For many glaucoma patients, the most inconvenient aspect of the disease is administering daily medicated eye drops that help lower intraocular eye pressure (IOP). Glaucoma refers to a family of diseases that damage the optic nerve due to elevated eye pressure. Increased eye pressure places stress on the optic nerve and causes irreparable damage that can lead to vision loss and eventually blindness.

New studies published in Ophthalmology, the journal of the American Academy of Ophthalmology, show that a medicated silicone ring could offer exciting options for glaucoma sufferers. The device rests on the surface of the eye and can lower eye pressure by about 20 percent over a period of six months.

This is welcome news for the 3 million Americans who are affected by glaucoma. Even though there are many treatments and therapies for glaucoma, it is still one of the leading causes of blindness in the United States. Research shows that many patients do not take their eye drops as directed because of forgetfulness or physical challenges such as arthritis. Even worse, half of all patients stop taking their eye drops altogether after one year.

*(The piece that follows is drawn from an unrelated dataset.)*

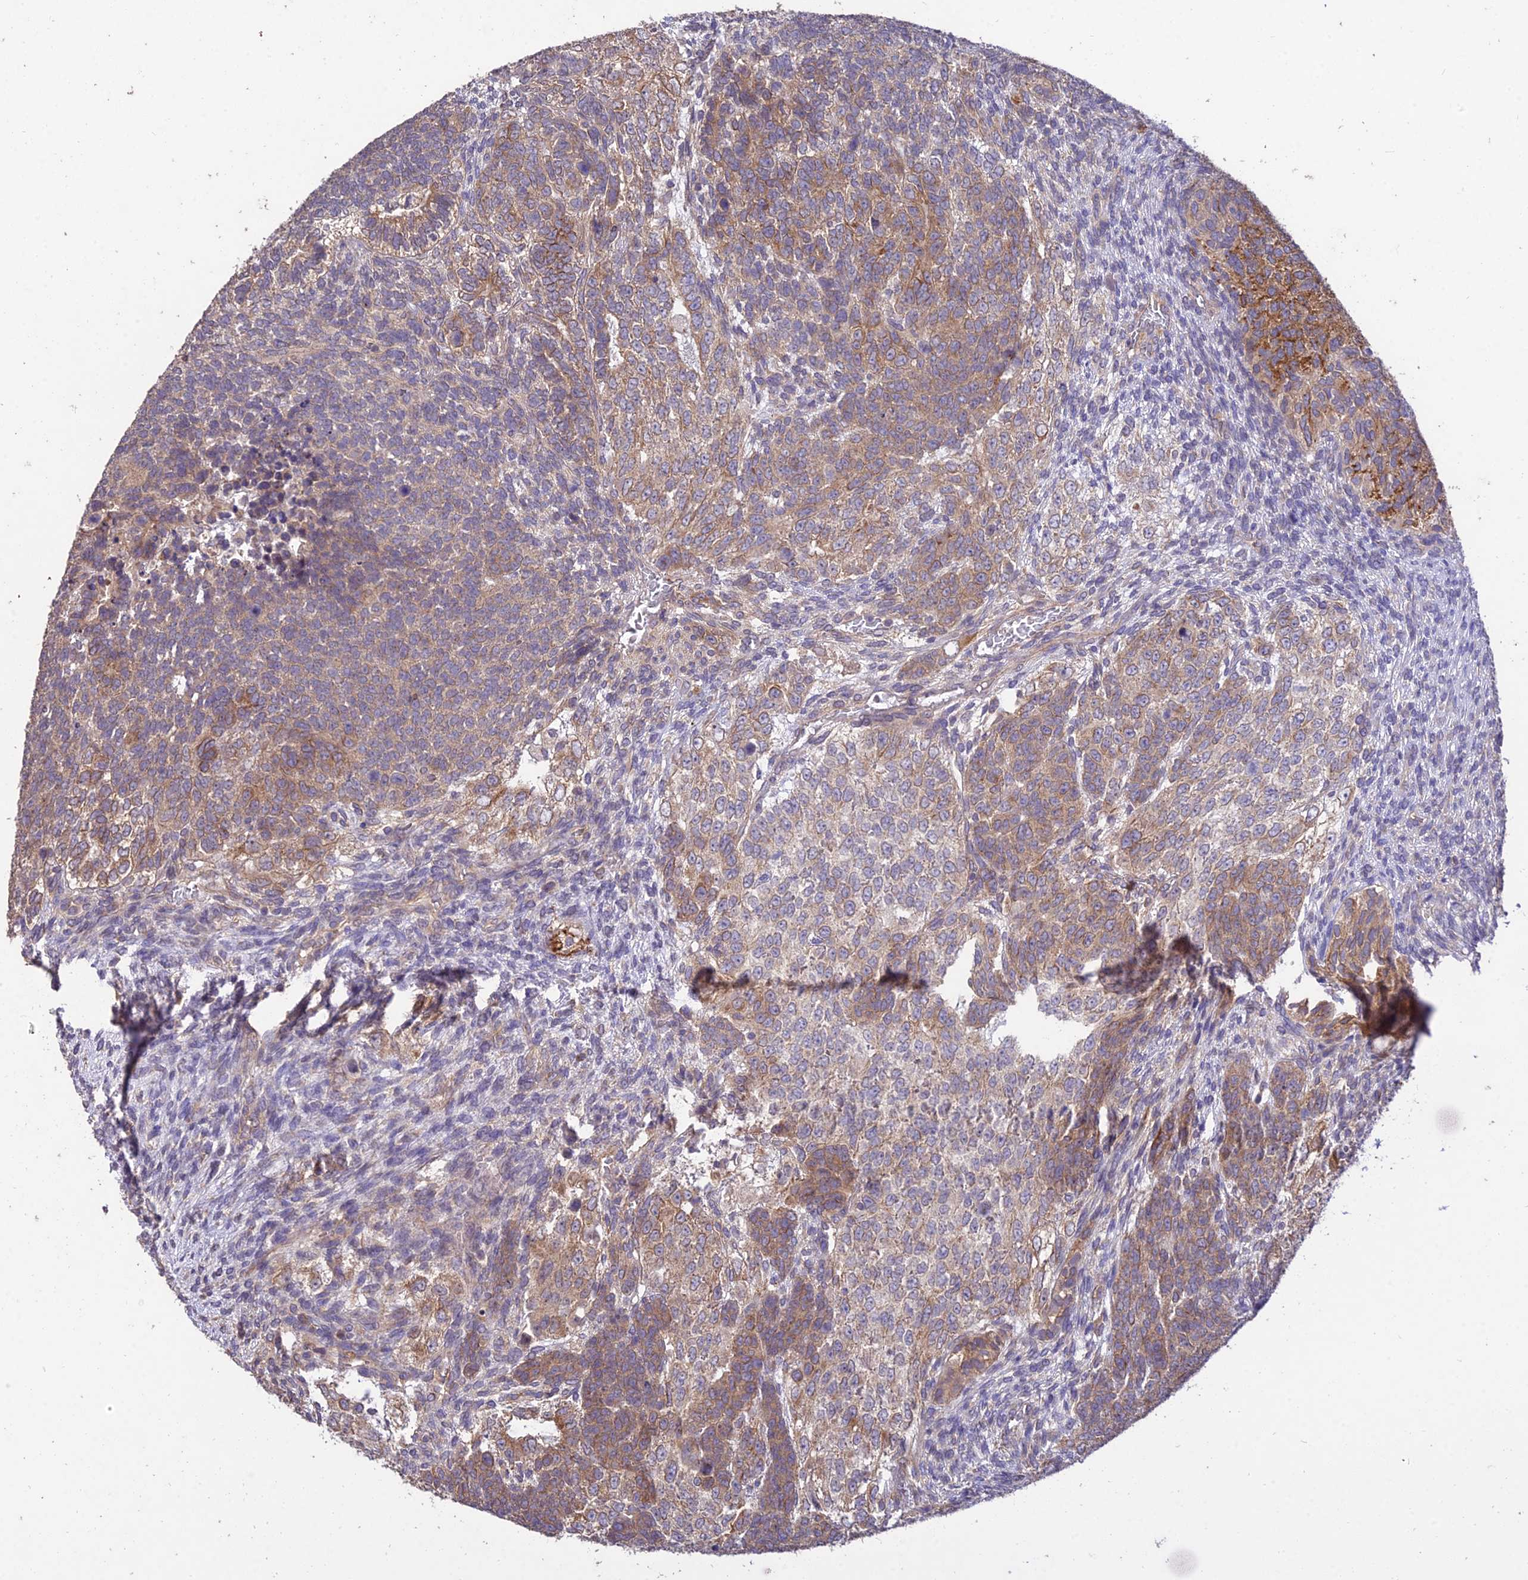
{"staining": {"intensity": "moderate", "quantity": ">75%", "location": "cytoplasmic/membranous"}, "tissue": "testis cancer", "cell_type": "Tumor cells", "image_type": "cancer", "snomed": [{"axis": "morphology", "description": "Carcinoma, Embryonal, NOS"}, {"axis": "topography", "description": "Testis"}], "caption": "Human testis cancer (embryonal carcinoma) stained with a protein marker demonstrates moderate staining in tumor cells.", "gene": "SDHD", "patient": {"sex": "male", "age": 23}}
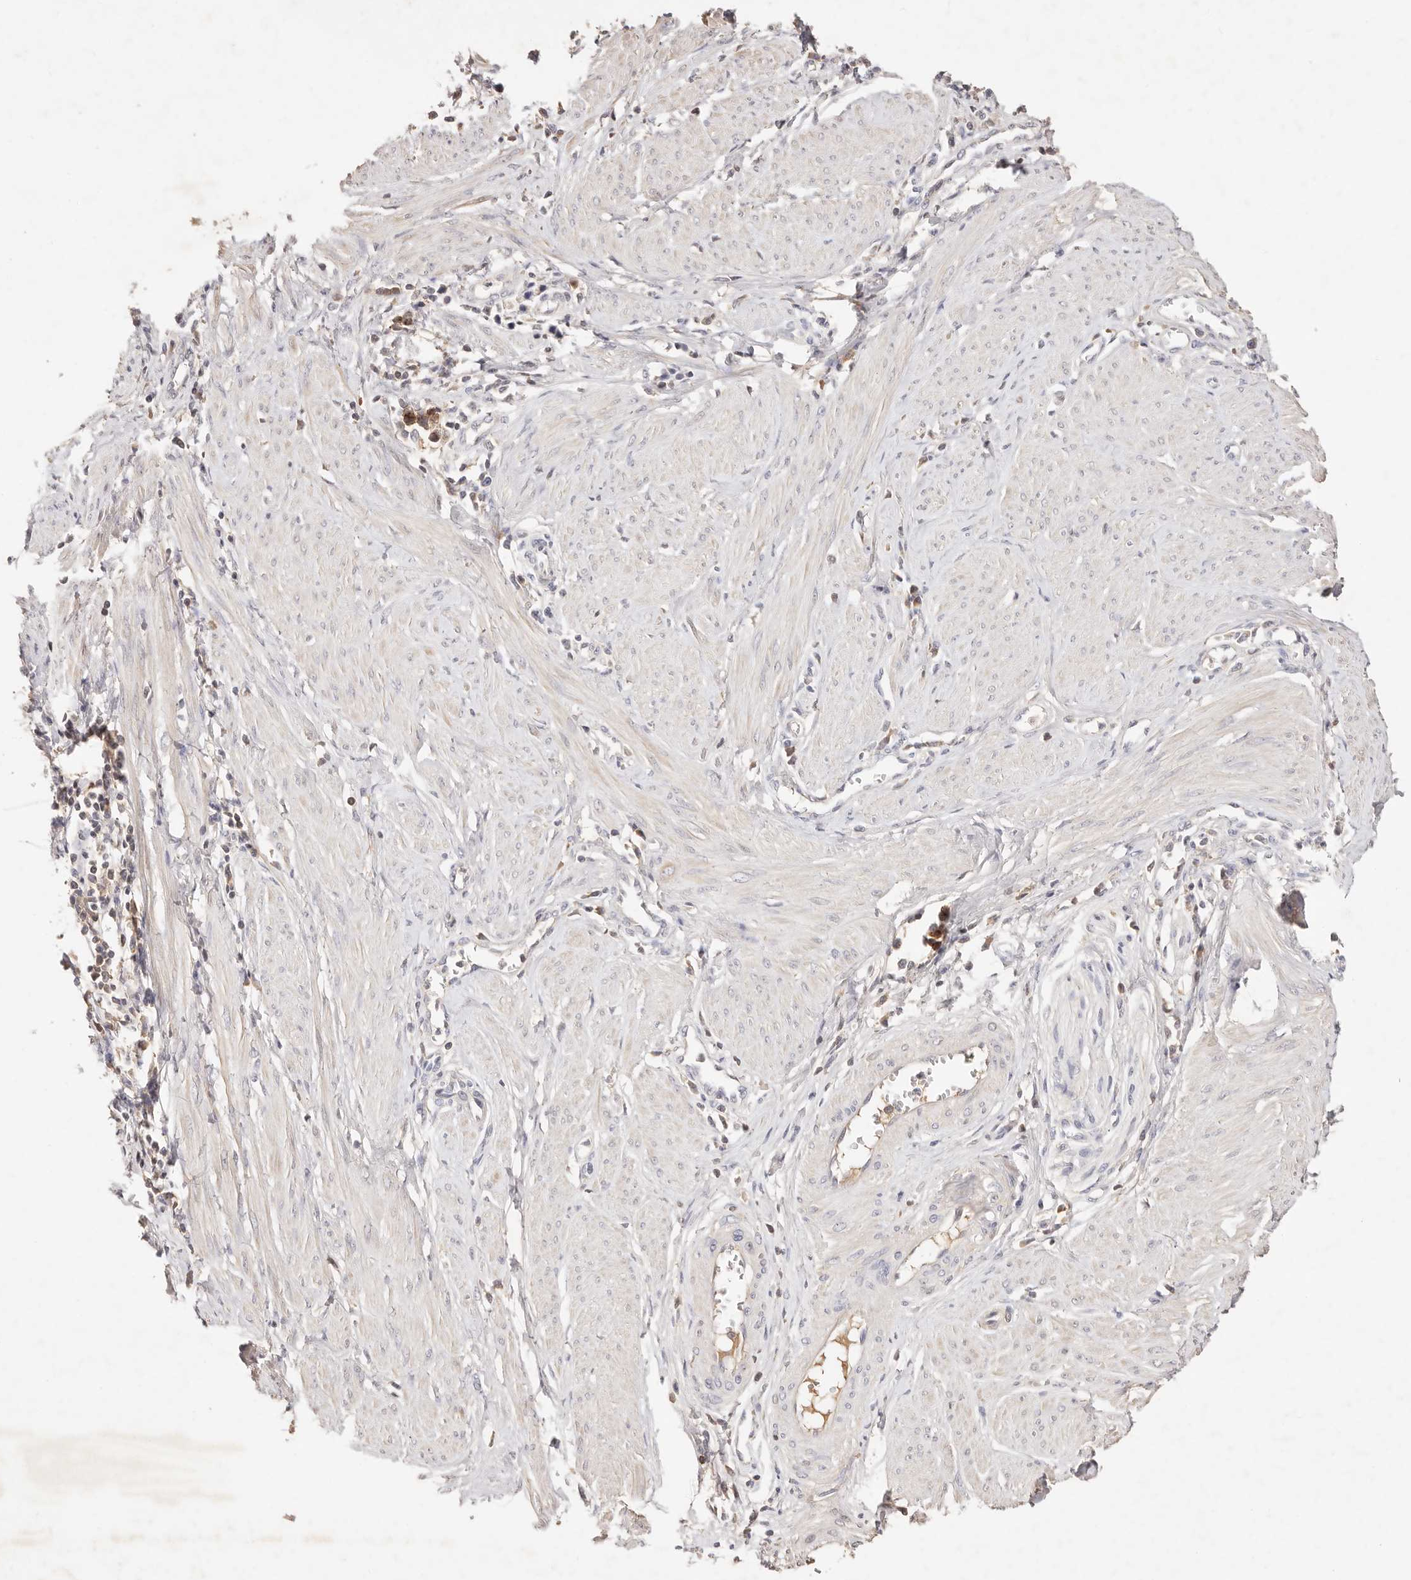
{"staining": {"intensity": "moderate", "quantity": ">75%", "location": "cytoplasmic/membranous"}, "tissue": "cervical cancer", "cell_type": "Tumor cells", "image_type": "cancer", "snomed": [{"axis": "morphology", "description": "Normal tissue, NOS"}, {"axis": "morphology", "description": "Squamous cell carcinoma, NOS"}, {"axis": "topography", "description": "Cervix"}], "caption": "Cervical cancer (squamous cell carcinoma) stained for a protein (brown) demonstrates moderate cytoplasmic/membranous positive staining in approximately >75% of tumor cells.", "gene": "CXADR", "patient": {"sex": "female", "age": 35}}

New delivery methods for medication could help decrease the problem of glaucoma-associated vision loss. There are many benefits of the silicone ring. No surgery is required, the ring is customized and fitted to every patient, and it has proven to be well-tolerated and safe.

A new phase of the silicone ring study is expected to begin later in 2016. If the device is approved by the FDA, it could open up some exciting possibilities in the field of ocular therapy. The device could be used to treat other conditions, such as dry eye, allergies and inflammation. Because of the larger surface area of the ring, it could administer several drugs simultaneously (Source: Science Daily).

"In making effective treatments easier for patients, the hope is that we can reduce vision loss from glaucoma, and possibly other diseases," said study author James D. Brandt, M.D., director of the UC Davis Medical Center Glaucoma Service. "What is exciting is that this is just one of several sustained-release drug delivery methods designed to help patients who have trouble taking daily eye drops."